My favorite stories come from Connors' last Open run in 1983. Jimmy and Henderson are up late watching TV in Jimmy's hotel room before the tournament starts. Connors asks him to hang around and come into the living room of the suite. Jimbo pretends to look at a piece of paper for dramatic effect, then flicks his eyes up and asks Henderson, "I can win this, right?" When Henderson enthusiastically answers yes, Connors, with some relief, says "That's what I wanted to hear." It's a touching desire for support, as well as another show of relentless positivity, from a guy who always had the reputation of a go it alone tough guy.
The night before Connors' first-round match that year, the crew goes out to see a Bette Midler concert (another funny image--Jimbo watching Bette Midler). The show goes past midnight and Henderson starts to worry. He imagines Connors losing and having to tell his mother, Gloria, that he'd been out late the night before. "I'd rather be locked in a room with Charles Manson than have that conversation," Henderson thinks. Wow, I knew Glo was tough, but . . .

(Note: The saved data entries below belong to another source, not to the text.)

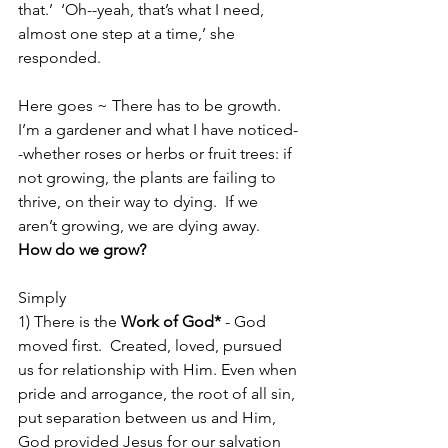
that.’  ‘Oh--yeah, that’s what I need, 
almost one step at a time,’ she 
responded.  
Here goes ~ There has to be growth.  
I’m a gardener and what I have noticed-
-whether roses or herbs or fruit trees: if 
not growing, the plants are failing to 
thrive, on their way to dying.  If we 
aren’t growing, we are dying away.  
How do we grow?
Simply
1) There is the 
Work of God*
 - God 
moved first.  Created, loved, pursued 
us for relationship with Him. Even when 
pride and arrogance, the root of all sin, 
put separation between us and Him, 
God provided Jesus for our salvation 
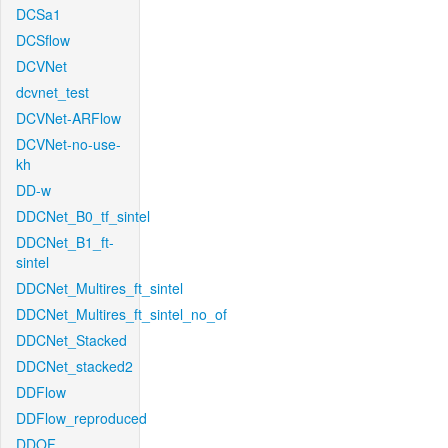
DCSa1
DCSflow
DCVNet
dcvnet_test
DCVNet-ARFlow
DCVNet-no-use-
kh
DD-w
DDCNet_B0_tf_sintel
DDCNet_B1_ft-
sintel
DDCNet_Multires_ft_sintel
DDCNet_Multires_ft_sintel_no_of
DDCNet_Stacked
DDCNet_stacked2
DDFlow
DDFlow_reproduced
DDOF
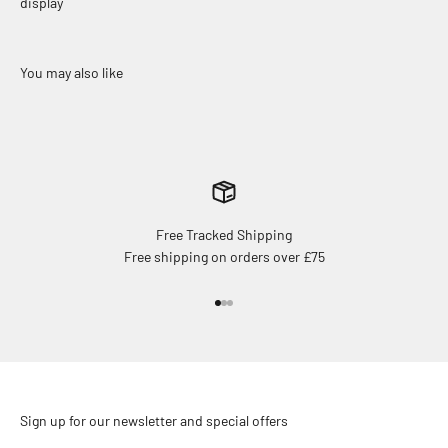
display
Free Tracked Shipping
Free shipping on orders over £75
Go to item 1
Go to item 2
Go to item 3
Sign up for our newsletter and special offers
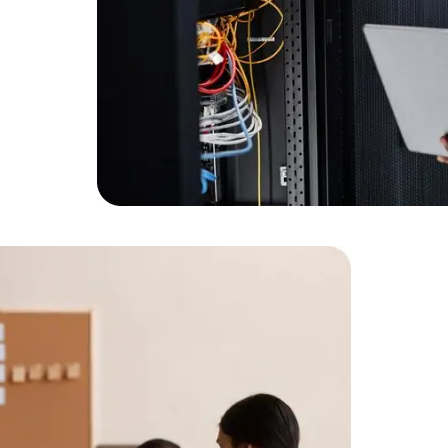
Expert Net Core
Frontend Deve
Developers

There are good stories for the tennis junkie here, about Ashe, Borg, McEnroe, Vitas, Lendl, and Agassi. Naturally, my favorite stars Ilie Nastase. At the '76 Open, he played a wild and epic five-setter with Germany's Hans Pohman. The German cramped, but did it so often and with such over the top drama that Nastase finally flipped out (he was obviously stealing some of Nasty's thunder, too). The crowd booed, Pohman refused to shake Nastase's hand, Nastase spat at Pohman, the umpire refused to shake Nastase's hand, and Nastase banged his racquet against the ump's chair. Henderson walked back to the locker room with Nasty and said that he had never heard such a stream of abuse from the fans.
They get back to the locker room and, against all odds, Nastase tries to make up with Pohman. He puts out his hand, but Pohman says, "I will never shake your hand." Nastase pulls back and says the only words you would expect him to say: "---- you, Hitler."